# [CONSIGNA A]
Localiza en los registros cada línea que contenga la cadena "from" y cópiala.

El escenario después de las
primarias y rumbo a las elecciones de octubre
Mirar el laberinto
Opinión
Por Esteban De Gori *
Sólo restan dos meses para las próximas elecciones, y no sería muy
recomendable insistir en el análisis de los discursos mediáticos y mucho menos
en que aparezca una “perla” que demuestre lo que algún candidato es o expresa.
Todo se encuentra en la escena. El tiempo no juega a favor del oficialismo, y
esperar algún “milagro” no es recomendable para aquellos que se toman en serio
la política. Entonces, lo importante –ahora mismo– es el territorio, pero no
sólo el jurisdiccional, sino el territorio de las pasiones y de los deseos de
los diversos grupos sociales. Un territorio que no es estático, sino que es
producto de la época, de los aportes culturales del Gobierno y de sus
contrincantes. Cada subjetividad es un “campo de batallas y de tensiones” que
hay que mirar con cuidado para no encerrarse en un laberinto. En este sentido,
la política puede develarse como el arte de lo posible o de la transformación,
pero en este momento tendría que volverse un “arte del contacto”. Uno que no
sea un contacto delivery, ya que la adhesión no se provoca dejando un papel
para que alguien lo lea.
La política no es sólo una cuestión de comunicación, sino la
preocupación intelectual y militante por construir e interpretar ese contacto
social, es decir, cómo interpretar ese campo de batallas y tensiones que
habitan en la subjetividad del “otro” y las maneras en que los candidatos y
otros actores (empresariales, mediáticos, etc.) han intervenido sobre éste. El
kirchnerismo está ante el drama de su propia construcción, es decir, ante sus
consecuencias no deseadas. Ha impulsado el consumo en todas las clases sociales
y el bienestar social, incluso ha creado y ampliado una clase media, pero con
ello ha forjado un conjunto de deseos aspiracionales que confrontan con los
sacrificios que el kirchnerismo exige a las clases medias, como el “cepo al dólar”,
o la precariedad que se suscita con la inflación y el “impuesto a la ganancias”
entre los sectores populares. Ninguna perspectiva del bien común, ni apelación
épica, resiste ante el desencantamiento, y ello se debe a que la vida cotidiana
es el entramado más vital de los imaginarios sobre el presente y el futuro.

# [CONSIGNA B]
Continúa el artículo de opinión sobre el escenario electoral posterior a las primarias a partir de su última oración.

# [INFORMACIÓN EXTRAÍDA]
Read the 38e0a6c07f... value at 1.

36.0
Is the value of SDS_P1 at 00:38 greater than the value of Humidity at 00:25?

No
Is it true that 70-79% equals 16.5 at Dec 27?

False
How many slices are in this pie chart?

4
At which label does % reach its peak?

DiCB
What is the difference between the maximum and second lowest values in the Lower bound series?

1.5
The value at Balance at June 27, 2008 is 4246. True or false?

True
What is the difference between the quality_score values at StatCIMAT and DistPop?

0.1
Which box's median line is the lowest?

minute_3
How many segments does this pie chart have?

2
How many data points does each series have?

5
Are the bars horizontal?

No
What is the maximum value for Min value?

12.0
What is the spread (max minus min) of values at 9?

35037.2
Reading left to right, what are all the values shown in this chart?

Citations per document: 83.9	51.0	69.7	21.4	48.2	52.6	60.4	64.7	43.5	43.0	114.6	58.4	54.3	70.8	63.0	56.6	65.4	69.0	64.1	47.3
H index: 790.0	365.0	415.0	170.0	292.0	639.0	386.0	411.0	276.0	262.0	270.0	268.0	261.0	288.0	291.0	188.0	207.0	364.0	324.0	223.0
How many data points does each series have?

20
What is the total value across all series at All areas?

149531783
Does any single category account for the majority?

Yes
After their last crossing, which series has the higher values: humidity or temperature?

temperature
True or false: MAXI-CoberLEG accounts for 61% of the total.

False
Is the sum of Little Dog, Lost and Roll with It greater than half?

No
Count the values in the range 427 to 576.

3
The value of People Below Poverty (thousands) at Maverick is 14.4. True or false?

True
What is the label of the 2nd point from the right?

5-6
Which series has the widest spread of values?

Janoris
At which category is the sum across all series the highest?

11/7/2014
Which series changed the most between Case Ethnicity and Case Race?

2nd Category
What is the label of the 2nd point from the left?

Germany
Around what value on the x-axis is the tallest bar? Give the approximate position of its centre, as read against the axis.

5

# [RESPUESTA REDACTADA A]
What is the label of the 2nd point from the right?
What is the label of the 2nd point from the left?

# [RESPUESTA REDACTADA B]
Pero ese imaginario no está sólo condicionado por lo económico, sino por las
interpretaciones que se construyen sobre éste y sobre las representaciones que
están vinculadas con el futuro. El bienestar económico no crea legitimidad
duradera por sí mismo, sólo provoca adhesiones fluctuantes, signo propio de
esta época. Asumir el drama del otro para hacer política es inevitable. En este
sentido, el kirchnerismo sólo puede persistir si construye huellas y
efectividades en el “otro cotidiano” y no piensa que la economía y algunos
programas de gobierno lo hacen todo al modo de una maquinaria de la adhesión.
El consumismo –potenciado en estas épocas– alienta en sí mismo una
utopía progresiva y se lleva mal con los sacrificios y con todas aquellas
políticas que sean entendidas o traducidas como una interrupción del mismo. Por
lo tanto, la reivindicación del consumo en todas sus variantes también
introdujo al oficialismo en un gran dilema. Luego, existen otros, como el haber
apelado a la construcción generacional, pero no tener referentes que podrían
encargarse de una sucesión presidencial. Es decir, se erosionó la idea de
continuidad. El otro dilema es haber descentralizado el poder de las
gobernaciones en mano de los intendentes, pero no se ha descentralizado el
“arte del contacto”, sólo se lo ha dejado pragmáticamente a estos últimos,
condición que les permite migrar con cierto poder a otros destinos. El
massismo, además de presentarse como el “ejército de desencantados” que asumen
una mirada racional sobre lo bueno y lo malo y “una continuidad en otros
términos”, tuvo una lectura y una estrategia sobre los cambios –nacionales y
mundiales– operados en las clases medias y sobre las posibles necesidades que
comienzan a presentarse en los imaginarios populares. Comprendió las lecturas
que se hicieron contra los gobiernos progresistas en la región y sus
viabilidades. También se apoyó en una estrategia mediática que ha tenido cierta
efectividad y que se sostiene sobre el “morbo social que supone la corrupción”.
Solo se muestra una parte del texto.